Directions
1/ Please reproduce the Moroccan history passage from "Morocco was the" up to and including "non-broken friendship treaty.".
2/ According to the Moroccan history passage, in what year was the Moroccan-American Treaty of Friendship signed?

━━━ Page extract

Under the Saadi Dynasty, the country repulsed Ottoman incursions and a Portuguese invasion at the battle of Ksar el Kebir in 1578. The reign of Ahmad al-Mansur brought new wealth and prestige to the Sultanate, and a large expedition to West Africa inflicted a crushing defeat on the Songhay Empire in 1591. However, managing the territories across the Sahara proved too difficult. After the death of al-Mansur the country was divided among his sons.

In 1666 Morocco was reunited by the Alaouite Dynasty, who have been the ruling house of Morocco ever since. Morocco was facing aggression from Spain and the Ottoman Empire lies pressing westward. The Alaouites succeeded in stabilizing their position, and while the kingdom was smaller than previous ones in the region, it remained quite wealthy. Against the opposition of local tribes Ismail Ibn Sharif (1672–1727) began to create a unified state. With his Jaysh d'Ahl al-Rif (the Riffian Army) he seized Tangier from the English in 1684 and drove the Spanish from Larache in 1689.

Morocco was the first nation to recognize the fledgling United States as an independent nation in 1777. In the beginning of the American Revolution, American merchant ships in the Atlantic Ocean were subject to attack by the Barbary pirates. On 20 December 1777, Morocco's Sultan Mohammed III declared that American merchant ships would be under the protection of the sultanate and could thus enjoy safe passage. The Moroccan-American Treaty of Friendship, signed in 1786, stands as the U.S.'s oldest non-broken friendship treaty.

━━━━━━
━━━ The data

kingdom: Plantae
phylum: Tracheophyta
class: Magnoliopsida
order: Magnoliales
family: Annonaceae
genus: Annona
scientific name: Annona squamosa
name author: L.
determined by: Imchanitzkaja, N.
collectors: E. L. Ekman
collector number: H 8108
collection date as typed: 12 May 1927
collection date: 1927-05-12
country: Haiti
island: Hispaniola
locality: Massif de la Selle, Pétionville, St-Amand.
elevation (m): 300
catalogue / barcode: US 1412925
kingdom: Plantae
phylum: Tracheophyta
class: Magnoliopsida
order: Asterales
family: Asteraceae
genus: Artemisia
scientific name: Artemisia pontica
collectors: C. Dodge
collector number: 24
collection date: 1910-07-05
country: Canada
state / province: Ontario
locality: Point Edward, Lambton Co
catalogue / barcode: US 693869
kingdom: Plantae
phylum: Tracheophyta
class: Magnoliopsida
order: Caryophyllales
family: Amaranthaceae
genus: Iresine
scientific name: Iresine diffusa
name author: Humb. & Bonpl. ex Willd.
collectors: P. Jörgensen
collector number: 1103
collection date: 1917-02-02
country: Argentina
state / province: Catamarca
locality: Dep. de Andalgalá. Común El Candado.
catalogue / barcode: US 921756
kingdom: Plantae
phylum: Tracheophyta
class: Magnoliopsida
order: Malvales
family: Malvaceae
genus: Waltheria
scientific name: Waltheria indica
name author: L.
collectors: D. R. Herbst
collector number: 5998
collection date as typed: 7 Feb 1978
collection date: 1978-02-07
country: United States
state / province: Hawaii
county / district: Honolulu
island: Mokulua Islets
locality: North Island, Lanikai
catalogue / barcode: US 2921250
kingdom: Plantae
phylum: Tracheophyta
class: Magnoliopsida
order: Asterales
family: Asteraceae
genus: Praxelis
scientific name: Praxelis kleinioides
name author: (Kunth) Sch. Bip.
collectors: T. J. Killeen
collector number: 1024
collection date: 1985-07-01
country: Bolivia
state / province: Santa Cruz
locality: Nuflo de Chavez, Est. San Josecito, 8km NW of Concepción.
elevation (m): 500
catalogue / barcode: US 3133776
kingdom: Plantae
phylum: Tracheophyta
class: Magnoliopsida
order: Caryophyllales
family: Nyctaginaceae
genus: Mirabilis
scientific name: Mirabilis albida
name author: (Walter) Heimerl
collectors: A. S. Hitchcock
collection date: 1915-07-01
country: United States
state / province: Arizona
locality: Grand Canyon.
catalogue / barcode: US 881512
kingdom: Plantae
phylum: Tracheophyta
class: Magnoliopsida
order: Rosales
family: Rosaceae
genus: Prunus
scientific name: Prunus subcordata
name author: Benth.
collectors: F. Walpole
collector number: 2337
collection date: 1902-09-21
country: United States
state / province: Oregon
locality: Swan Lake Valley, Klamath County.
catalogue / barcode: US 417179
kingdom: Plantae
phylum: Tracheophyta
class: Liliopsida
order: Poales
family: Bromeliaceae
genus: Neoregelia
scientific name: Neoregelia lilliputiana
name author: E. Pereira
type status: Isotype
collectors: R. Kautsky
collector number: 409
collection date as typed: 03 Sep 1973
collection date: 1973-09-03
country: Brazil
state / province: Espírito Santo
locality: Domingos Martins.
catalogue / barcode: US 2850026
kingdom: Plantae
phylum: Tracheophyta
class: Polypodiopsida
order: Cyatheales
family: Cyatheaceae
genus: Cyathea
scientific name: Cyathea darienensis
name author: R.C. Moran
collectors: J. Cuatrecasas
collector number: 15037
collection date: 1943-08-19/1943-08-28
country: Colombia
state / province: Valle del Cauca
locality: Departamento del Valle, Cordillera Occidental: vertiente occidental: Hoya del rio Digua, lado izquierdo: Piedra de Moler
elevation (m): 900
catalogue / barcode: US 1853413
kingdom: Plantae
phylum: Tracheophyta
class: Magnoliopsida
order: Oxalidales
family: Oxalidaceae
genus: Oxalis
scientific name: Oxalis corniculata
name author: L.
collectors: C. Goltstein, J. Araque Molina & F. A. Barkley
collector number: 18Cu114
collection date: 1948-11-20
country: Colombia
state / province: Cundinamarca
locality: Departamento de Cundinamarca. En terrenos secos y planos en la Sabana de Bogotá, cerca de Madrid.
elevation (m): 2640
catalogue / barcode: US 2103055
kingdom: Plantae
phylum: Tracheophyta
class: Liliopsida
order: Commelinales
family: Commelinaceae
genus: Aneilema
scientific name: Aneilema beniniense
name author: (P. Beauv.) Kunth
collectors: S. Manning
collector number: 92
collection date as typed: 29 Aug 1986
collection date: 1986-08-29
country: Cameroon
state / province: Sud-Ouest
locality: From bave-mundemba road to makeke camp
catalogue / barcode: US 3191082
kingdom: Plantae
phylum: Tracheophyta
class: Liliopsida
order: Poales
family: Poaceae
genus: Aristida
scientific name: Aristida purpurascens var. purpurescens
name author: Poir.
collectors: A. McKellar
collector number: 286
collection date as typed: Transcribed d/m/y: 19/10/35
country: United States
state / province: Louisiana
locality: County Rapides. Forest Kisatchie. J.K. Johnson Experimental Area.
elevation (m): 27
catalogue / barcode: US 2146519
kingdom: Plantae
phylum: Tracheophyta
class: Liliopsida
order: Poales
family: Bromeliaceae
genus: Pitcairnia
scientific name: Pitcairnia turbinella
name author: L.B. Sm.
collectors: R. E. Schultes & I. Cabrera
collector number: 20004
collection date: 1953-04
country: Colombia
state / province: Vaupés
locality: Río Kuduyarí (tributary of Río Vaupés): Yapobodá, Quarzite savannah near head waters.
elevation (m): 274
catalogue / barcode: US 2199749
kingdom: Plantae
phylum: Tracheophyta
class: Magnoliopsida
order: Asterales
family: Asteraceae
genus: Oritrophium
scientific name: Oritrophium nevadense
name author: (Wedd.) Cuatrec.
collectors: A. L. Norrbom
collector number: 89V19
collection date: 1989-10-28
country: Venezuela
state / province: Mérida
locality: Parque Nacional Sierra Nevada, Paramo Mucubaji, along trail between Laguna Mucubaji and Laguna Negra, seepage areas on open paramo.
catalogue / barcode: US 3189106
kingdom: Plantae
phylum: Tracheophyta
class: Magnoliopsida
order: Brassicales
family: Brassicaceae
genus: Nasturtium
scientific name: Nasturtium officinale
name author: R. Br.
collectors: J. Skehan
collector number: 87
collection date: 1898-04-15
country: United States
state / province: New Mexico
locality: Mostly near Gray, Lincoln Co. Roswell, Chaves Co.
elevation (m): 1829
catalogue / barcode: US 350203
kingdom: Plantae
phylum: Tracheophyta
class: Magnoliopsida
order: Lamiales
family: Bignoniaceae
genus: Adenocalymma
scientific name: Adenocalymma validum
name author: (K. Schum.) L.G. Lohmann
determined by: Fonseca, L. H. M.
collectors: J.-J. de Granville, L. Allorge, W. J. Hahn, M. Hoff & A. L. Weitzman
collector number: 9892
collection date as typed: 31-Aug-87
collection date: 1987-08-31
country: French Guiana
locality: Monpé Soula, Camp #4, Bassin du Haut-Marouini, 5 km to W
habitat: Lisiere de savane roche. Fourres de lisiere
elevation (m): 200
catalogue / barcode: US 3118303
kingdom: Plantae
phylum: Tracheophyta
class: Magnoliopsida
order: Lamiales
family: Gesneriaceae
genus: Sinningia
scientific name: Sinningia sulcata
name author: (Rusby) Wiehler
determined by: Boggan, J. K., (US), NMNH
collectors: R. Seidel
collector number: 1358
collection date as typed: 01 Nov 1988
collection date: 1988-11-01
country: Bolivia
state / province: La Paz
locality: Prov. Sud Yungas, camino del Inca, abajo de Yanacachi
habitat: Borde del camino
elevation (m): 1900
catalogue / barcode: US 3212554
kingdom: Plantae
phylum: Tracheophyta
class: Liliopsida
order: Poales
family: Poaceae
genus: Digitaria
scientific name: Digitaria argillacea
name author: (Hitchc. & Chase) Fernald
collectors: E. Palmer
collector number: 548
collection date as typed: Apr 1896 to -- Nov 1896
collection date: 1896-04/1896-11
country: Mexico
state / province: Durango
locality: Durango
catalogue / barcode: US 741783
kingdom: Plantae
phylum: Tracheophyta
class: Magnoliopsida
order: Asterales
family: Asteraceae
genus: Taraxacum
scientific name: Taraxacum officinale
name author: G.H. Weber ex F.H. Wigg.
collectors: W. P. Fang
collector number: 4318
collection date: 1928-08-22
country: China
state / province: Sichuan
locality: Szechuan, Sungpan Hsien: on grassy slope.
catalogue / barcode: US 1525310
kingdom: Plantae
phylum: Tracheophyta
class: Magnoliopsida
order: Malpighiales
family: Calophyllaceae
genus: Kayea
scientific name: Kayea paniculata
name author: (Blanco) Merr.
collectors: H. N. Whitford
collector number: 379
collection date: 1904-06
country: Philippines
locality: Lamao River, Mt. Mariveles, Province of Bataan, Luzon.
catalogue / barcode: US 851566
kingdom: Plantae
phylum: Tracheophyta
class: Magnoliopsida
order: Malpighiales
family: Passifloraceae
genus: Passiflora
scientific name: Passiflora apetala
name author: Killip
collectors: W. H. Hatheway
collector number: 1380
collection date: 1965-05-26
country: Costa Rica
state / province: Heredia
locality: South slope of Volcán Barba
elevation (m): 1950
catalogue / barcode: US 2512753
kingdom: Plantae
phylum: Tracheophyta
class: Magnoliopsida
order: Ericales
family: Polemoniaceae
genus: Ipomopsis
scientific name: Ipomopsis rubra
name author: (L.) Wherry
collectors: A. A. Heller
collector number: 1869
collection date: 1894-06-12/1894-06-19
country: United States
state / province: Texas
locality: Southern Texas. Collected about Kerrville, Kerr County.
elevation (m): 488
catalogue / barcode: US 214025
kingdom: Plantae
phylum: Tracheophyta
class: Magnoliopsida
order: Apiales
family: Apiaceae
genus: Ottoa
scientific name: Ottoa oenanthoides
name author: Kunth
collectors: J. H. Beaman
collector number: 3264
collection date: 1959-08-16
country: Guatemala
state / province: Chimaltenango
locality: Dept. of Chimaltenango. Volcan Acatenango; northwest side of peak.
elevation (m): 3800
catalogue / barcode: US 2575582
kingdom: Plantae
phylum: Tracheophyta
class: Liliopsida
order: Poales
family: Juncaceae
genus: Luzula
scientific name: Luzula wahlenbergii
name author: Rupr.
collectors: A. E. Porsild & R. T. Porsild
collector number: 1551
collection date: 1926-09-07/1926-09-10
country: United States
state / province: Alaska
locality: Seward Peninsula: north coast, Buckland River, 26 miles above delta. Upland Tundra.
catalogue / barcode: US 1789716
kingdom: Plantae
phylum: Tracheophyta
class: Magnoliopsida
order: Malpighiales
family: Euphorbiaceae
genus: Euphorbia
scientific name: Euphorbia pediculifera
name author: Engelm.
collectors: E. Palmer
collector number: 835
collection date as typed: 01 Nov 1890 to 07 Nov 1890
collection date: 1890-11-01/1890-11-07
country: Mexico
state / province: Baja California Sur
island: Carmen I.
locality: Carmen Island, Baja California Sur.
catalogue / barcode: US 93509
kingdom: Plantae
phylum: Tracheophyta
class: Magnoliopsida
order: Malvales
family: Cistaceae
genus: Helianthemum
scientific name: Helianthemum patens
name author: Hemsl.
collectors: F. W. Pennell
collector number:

━━━━━━

Answers per task
1/
Morocco was the first nation to recognize the fledgling United States as an independent nation in 1777. In the beginning of the American Revolution, American merchant ships in the Atlantic Ocean were subject to attack by the Barbary pirates. On 20 December 1777, Morocco's Sultan Mohammed III declared that American merchant ships would be under the protection of the sultanate and could thus enjoy safe passage. The Moroccan-American Treaty of Friendship, signed in 1786, stands as the U.S.'s oldest non-broken friendship treaty.

2/ 1786